Necessary, Not Evil. WaPo Editorial
The case against TARP-bashing
The Washington Post, Friday, February 27, 2009; Page A16
Is President Obama a TARP-basher? He sounded like one on Tuesday, telling Congress that he had been "infuriated" by the Troubled Assets Relief Program's "mismanagement and the results that followed" under the Bush administration. He promised that, on his watch, banks "will have to clearly demonstrate how taxpayer dollars result in more lending for the American taxpayer" and won't be allowed to pad bonuses or redecorate their corner offices.
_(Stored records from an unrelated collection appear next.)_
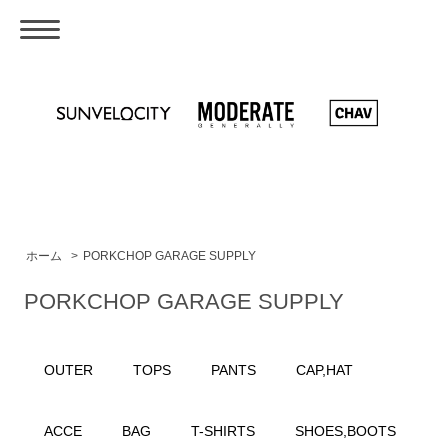
ホーム
>
PORKCHOP GARAGE SUPPLY
PORKCHOP GARAGE SUPPLY
OUTER
TOPS
PANTS
CAP,HAT
ACCE
BAG
T-SHIRTS
SHOES,BOOTS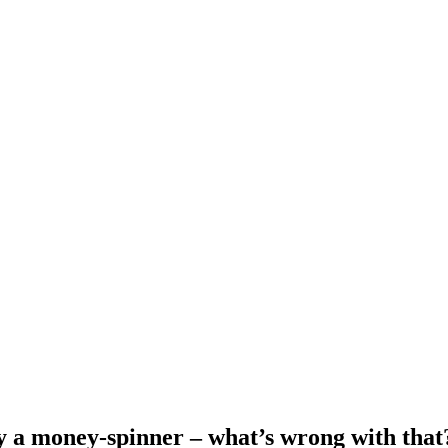
ly a money-spinner – what’s wrong with that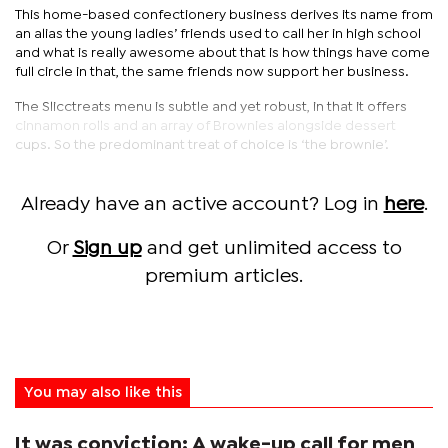
This home-based confectionery business derives its name from
an alias the young ladies’ friends used to call her in high school
and what is really awesome about that is how things have come
full circle in that, the same friends now support her business.
The Slicctreats menu is subtle and yet robust, in that it offers
cinnamon rolls and an array of Brownies alongside dessert
cups. So the predominant treat of choice is ‘the brownie’.
Already have an active account? Log in
here
.
Or
Sign up
and get unlimited access to
premium articles.
You may also like this
It was conviction: A wake-up call for men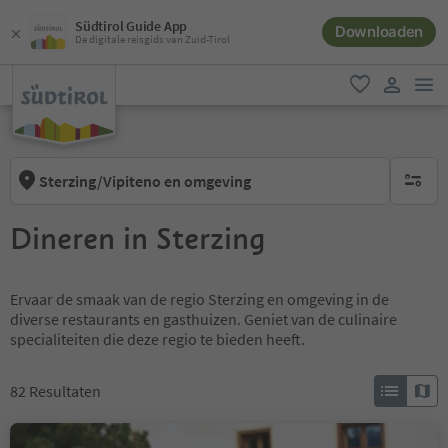
Südtirol Guide App
Downloaden
De digitale reisgids van Zuid-Tirol
men
favoriet
gebruike
Sterzing/Vipiteno en omgeving
geen act
Dineren in Sterzing
Ervaar de smaak van de regio Sterzing en omgeving in de
diverse restaurants en gasthuizen. Geniet van de culinaire
specialiteiten die deze regio te bieden heeft.
82
Resultaten
Jausenstation Braunhof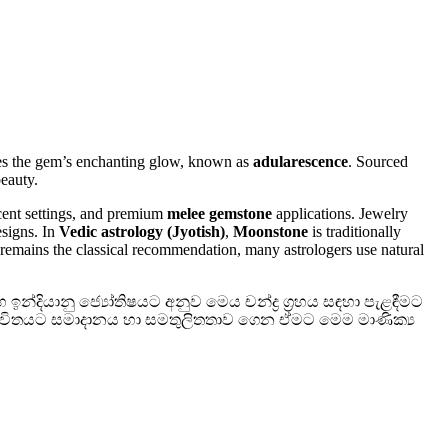
s the gem’s enchanting glow, known as
adularescence
. Sourced
eauty.
 accent settings, and premium
melee gemstone
applications. Jewelry
esigns. In
Vedic astrology (Jyotish)
,
Moonstone
is traditionally
 remains the classical recommendation, many astrologers use natural
න්දියානු ජ්‍යෝතිෂයට අනුව මෙය චන්ද්‍ර ග්‍රහය සඳහා පැළඳීමට
 ජීවිතයට සමාදානය හා සමතුලිතතාව ගෙන ඒමට මෙම මාණික්‍ය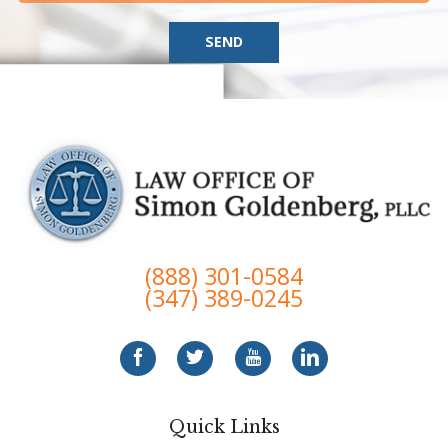
SEND
(888) 301-0584
(347) 389-0245
Quick Links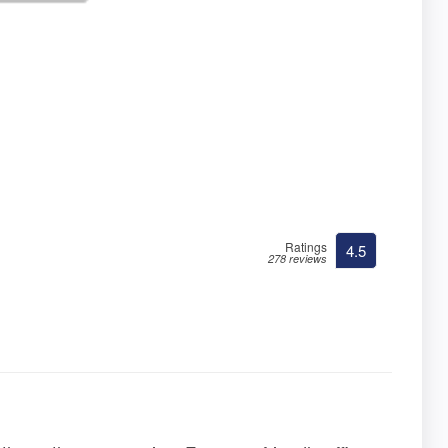
Ratings
4.5
278 reviews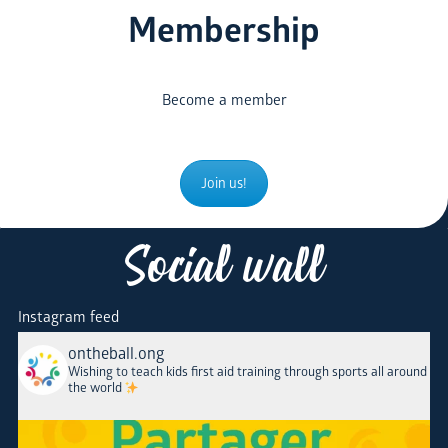
Membership
Become a member
Join us!
Social wall
Instagram feed
ontheball.ong
Wishing to teach kids first aid training through sports all around
the world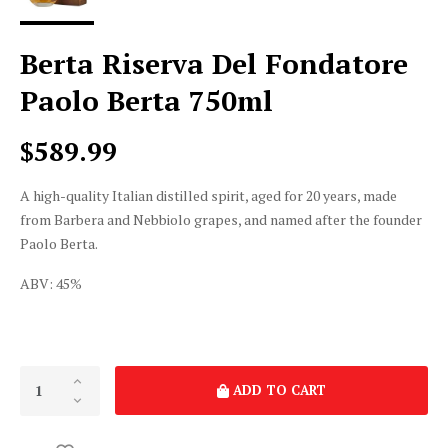
Berta Riserva Del Fondatore
Paolo Berta 750ml
$589.99
A high-quality Italian distilled spirit, aged for 20 years, made
from Barbera and Nebbiolo grapes, and named after the founder
Paolo Berta.
ABV: 45%
ADD TO CART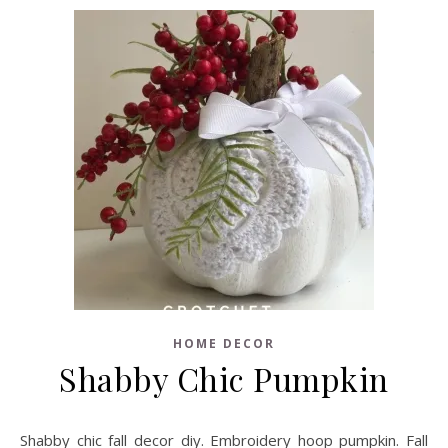
HOME DECOR
Shabby Chic Pumpkin
Shabby chic fall decor diy. Embroidery hoop pumpkin. Fall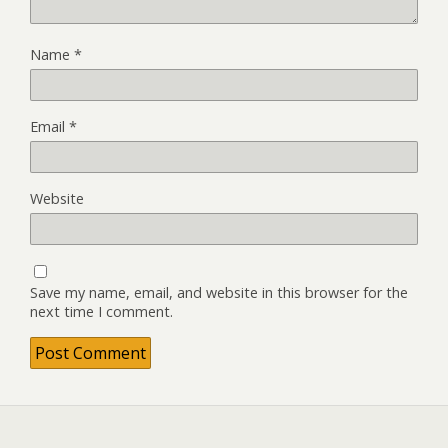
Name
*
Email
*
Website
Save my name, email, and website in this browser for the
next time I comment.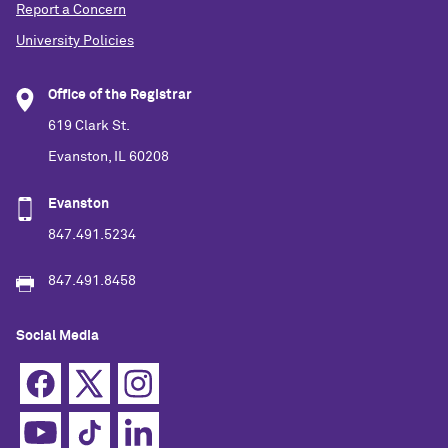
Report a Concern
University Policies
Office of the Registrar
619 Clark St.
Evanston, IL 60208
Evanston
847.491.5234
847.491.8458
Social Media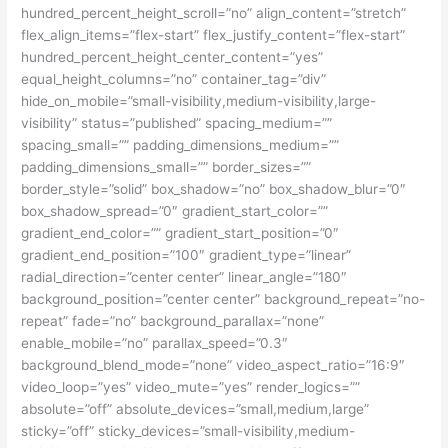
hundred_percent_height_scroll=”no” align_content=”stretch”
flex_align_items=”flex-start” flex_justify_content=”flex-start”
hundred_percent_height_center_content=”yes”
equal_height_columns=”no” container_tag=”div”
hide_on_mobile=”small-visibility,medium-visibility,large-
visibility” status=”published” spacing_medium=””
spacing_small=”” padding_dimensions_medium=””
padding_dimensions_small=”” border_sizes=””
border_style=”solid” box_shadow=”no” box_shadow_blur=”0″
box_shadow_spread=”0″ gradient_start_color=””
gradient_end_color=”” gradient_start_position=”0″
gradient_end_position=”100″ gradient_type=”linear”
radial_direction=”center center” linear_angle=”180″
background_position=”center center” background_repeat=”no-
repeat” fade=”no” background_parallax=”none”
enable_mobile=”no” parallax_speed=”0.3″
background_blend_mode=”none” video_aspect_ratio=”16:9″
video_loop=”yes” video_mute=”yes” render_logics=””
absolute=”off” absolute_devices=”small,medium,large”
sticky=”off” sticky_devices=”small-visibility,medium-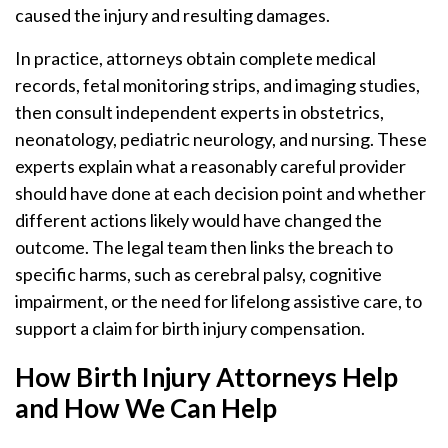
caused the injury and resulting damages.
In practice, attorneys obtain complete medical
records, fetal monitoring strips, and imaging studies,
then consult independent experts in obstetrics,
neonatology, pediatric neurology, and nursing. These
experts explain what a reasonably careful provider
should have done at each decision point and whether
different actions likely would have changed the
outcome. The legal team then links the breach to
specific harms, such as cerebral palsy, cognitive
impairment, or the need for lifelong assistive care, to
support a claim for birth injury compensation.
How Birth Injury Attorneys Help
and How We Can Help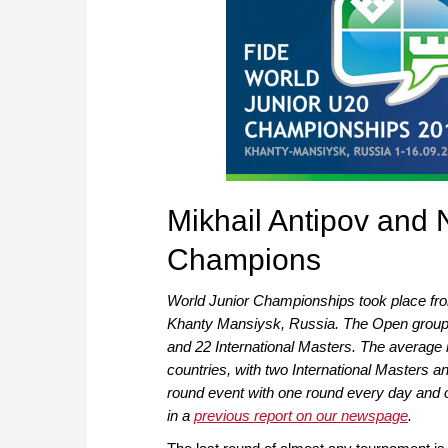
Mikhail Antipov and 
Champions
World Junior Championships took place from
Khanty Mansiysk, Russia. The Open group 
and 22 International Masters. The average 
countries, with two International Masters a
round event with one round every day and o
in a
previous report on our newspage
.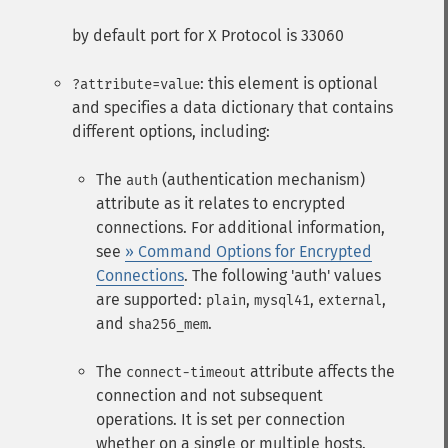
by default port for X Protocol is 33060
: this element is optional
?attribute=value
and specifies a data dictionary that contains
different options, including:
The
(authentication mechanism)
auth
attribute as it relates to encrypted
connections. For additional information,
see
» Command Options for Encrypted
Connections
. The following 'auth' values
are supported:
,
,
,
plain
mysql41
external
and
.
sha256_mem
The
attribute affects the
connect-timeout
connection and not subsequent
operations. It is set per connection
whether on a single or multiple hosts.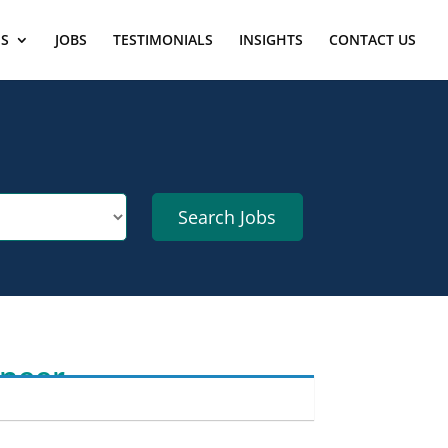
ES
JOBS
TESTIMONIALS
INSIGHTS
CONTACT US
ineer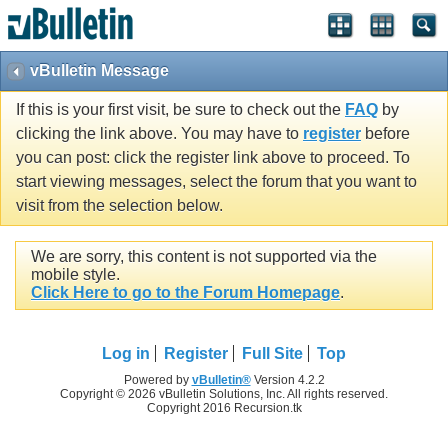
vBulletin Message
If this is your first visit, be sure to check out the
FAQ
by
clicking the link above. You may have to
register
before
you can post: click the register link above to proceed. To
start viewing messages, select the forum that you want to
visit from the selection below.
We are sorry, this content is not supported via the
mobile style.
Click Here to go to the Forum Homepage
.
Log in
Register
Full Site
Top
Powered by
vBulletin®
Version 4.2.2
Copyright © 2026 vBulletin Solutions, Inc. All rights reserved.
Copyright 2016 Recursion.tk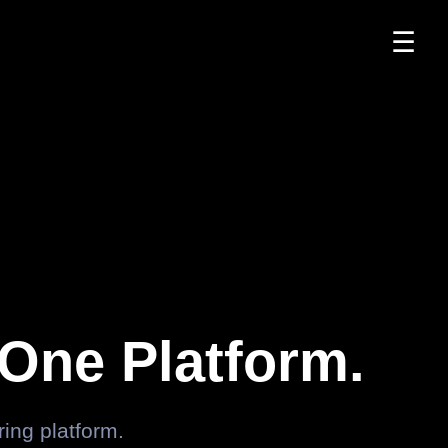
☰
One Platform.
ng platform.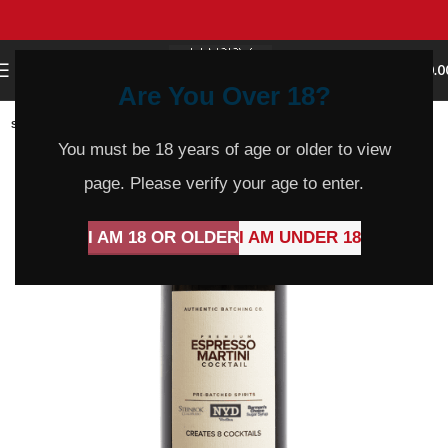
0
MENU
$
0.0
Are You Over 18?
SOLD
OUT
You must be 18 years of age or older to view
page. Please verify your age to enter.
I AM 18 OR OLDER
I AM UNDER 18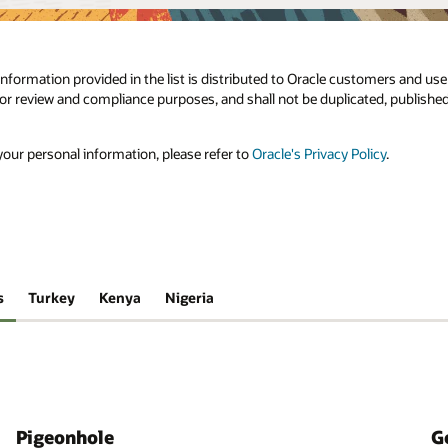
e information provided in the list is distributed to Oracle customers and us
 for review and compliance purposes, and shall not be duplicated, published
our personal information, please refer to
Oracle's Privacy Policy
.
s
Turkey
Kenya
Nigeria
Pigeonhole
G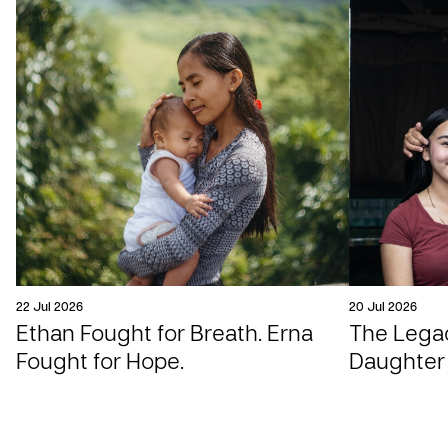
22 Jul 2026
20 Jul 2026
Ethan Fought for Breath. Erna
The Legac
Fought for Hope.
Daughter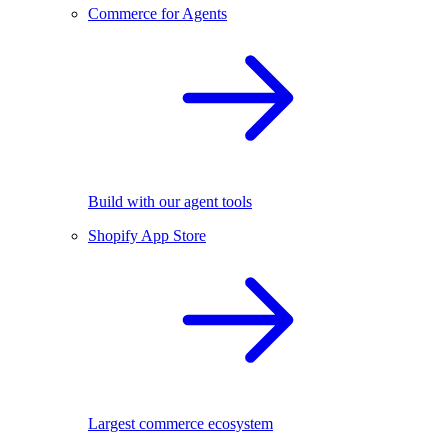
Commerce for Agents
Build with our agent tools
Shopify App Store
Largest commerce ecosystem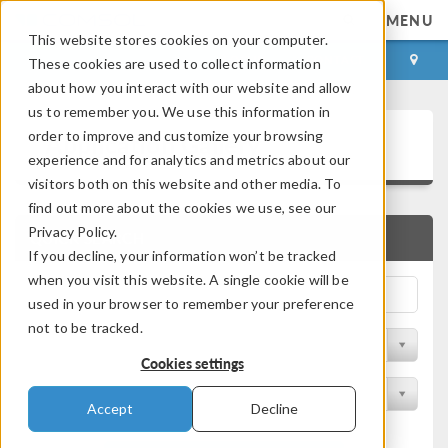
MENU
This website stores cookies on your computer.
LOG IN
CONTACT
These cookies are used to collect information
about how you interact with our website and allow
us to remember you. We use this information in
Application Gallery
order to improve and customize your browsing
experience and for analytics and metrics about our
visitors both on this website and other media. To
find out more about the cookies we use, see our
Privacy Policy.
QUICK SEARCH
If you decline, your information won’t be tracked
when you visit this website. A single cookie will be
used in your browser to remember your preference
not to be tracked.
Filter by Discipline
Cookies settings
Filter by Product
Accept
Decline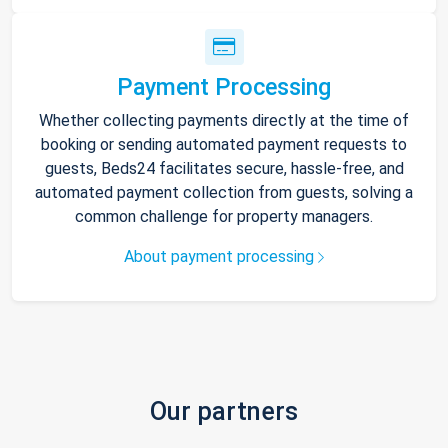
Payment Processing
Whether collecting payments directly at the time of
booking or sending automated payment requests to
guests, Beds24 facilitates secure, hassle-free, and
automated payment collection from guests, solving a
common challenge for property managers.
About payment processing
Our partners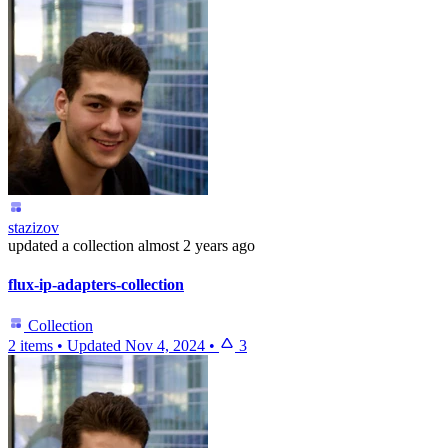
stazizov
updated
a collection
almost 2 years ago
flux-ip-adapters-collection
Collection
2 items
•
Updated
Nov 4, 2024
•
3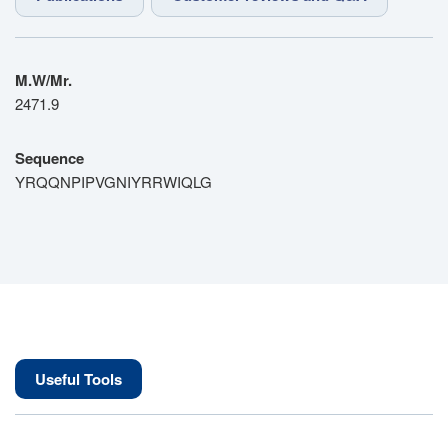
M.W/Mr.
2471.9
Sequence
YRQQNPIPVGNIYRRWIQLG
Useful Tools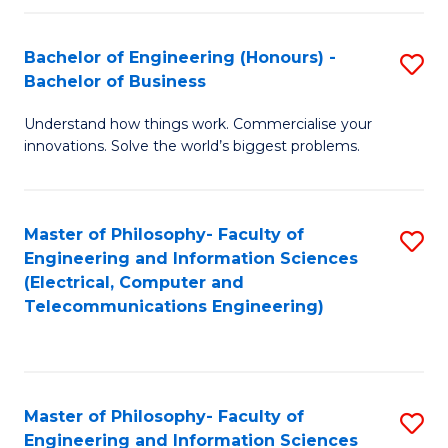
in
C
Bachelor of Engineering (Honours) -
S
Bachelor of Business
to
B
C
Understand how things work. Commercialise your
of
innovations. Solve the world’s biggest problems.
Fa
E
(
Master of Philosophy- Faculty of
S
-
Engineering and Information Sciences
to
B
(Electrical, Computer and
Telecommunications Engineering)
C
of
Fa
B
to
Master of Philosophy- Faculty of
S
C
Engineering and Information Sciences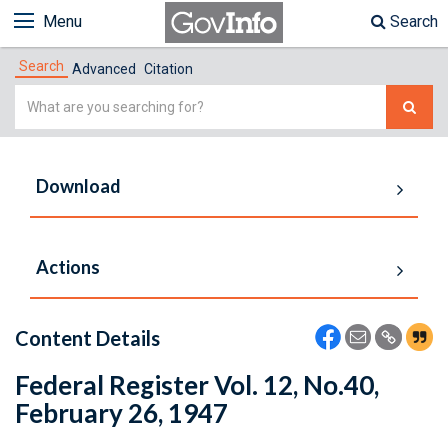
Menu
Search
Search
Advanced
Citation
Simple
Search
Download
Actions
Content Details
Federal Register Vol. 12, No.40,
February 26, 1947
In some well-publicized cases, TARP recipients have behaved in the style to which the boom had accustomed them. The latest example was Northern Trust, a recipient of $1.6 billion in TARP funds, which flew hundreds of employees and clients to a Southern California golf tournament. More substantively, TARP's congressional oversight panel accuses the program of overpaying for its stakes in the banks by $78 billion. And then there are those who want to know why government capital did not trigger an immediate burst of lending. "Start loaning the money that we gave you. Get it on the street!" Rep. Michael E. Capuano (D-Mass.) ordered bankers at a recent House committee hearing.
The total TARP pot is $700 billion. So far, $281 billion has gone to prop up banks and insurance giant AIG. General Motors and Chrysler got $24.8 billion; $50 billion has been allocated for Mr. Obama's homeowner support plan and $100 billion to help the Federal Reserve provide liquidity to credit markets. Every nickel spent on undeserved perks is galling, but, as a percentage of the bailout, blatant corporate excess probably accounts for very little.
Undoubtedly the government paid more for shares in banks than private investors would have, thus conferring a huge subsidy. But that was the point. Last fall, when the Bush administration announced TARP, the financial sector was melting down. Private investors were spooked; there was no time for the government to haggle. The resulting subsidy should be seen not as a rip-off but as the cost of a valuable public good: economic stability.
There are two sides to the lending story as well. Yes, some banks are using the funds to shore up their balance sheets. But they are being pressed by regulators to avoid excessive credit risk -- which is what brought on this crisis. There is much debate as to precisely how lending changed after TARP. Analyst Richard Bove of Rochdale Securities LLC found that lending by the 13 largest TARP recipients went up 4.7 percent between the third and fourth quarters of 2008.
A fair assessment of TARP and its results is important because Mr. Obama himself will soon be seeking additional funds for bank capitalization. What's interesting is that his plan does not require banks to increase lending per se, as he implied in his speech, but to show that they are lending more than they would have without government aid. That is, the details of his policy are more nuanced than his rhetoric. Indeed, once his populist riff was over, the president reminded Congress that fixing the banks, though unpopular, is a precondition of economic recovery. "In a time of crisis, we cannot afford to govern out of anger or yield to the politics of the moment," he said. Sound advice.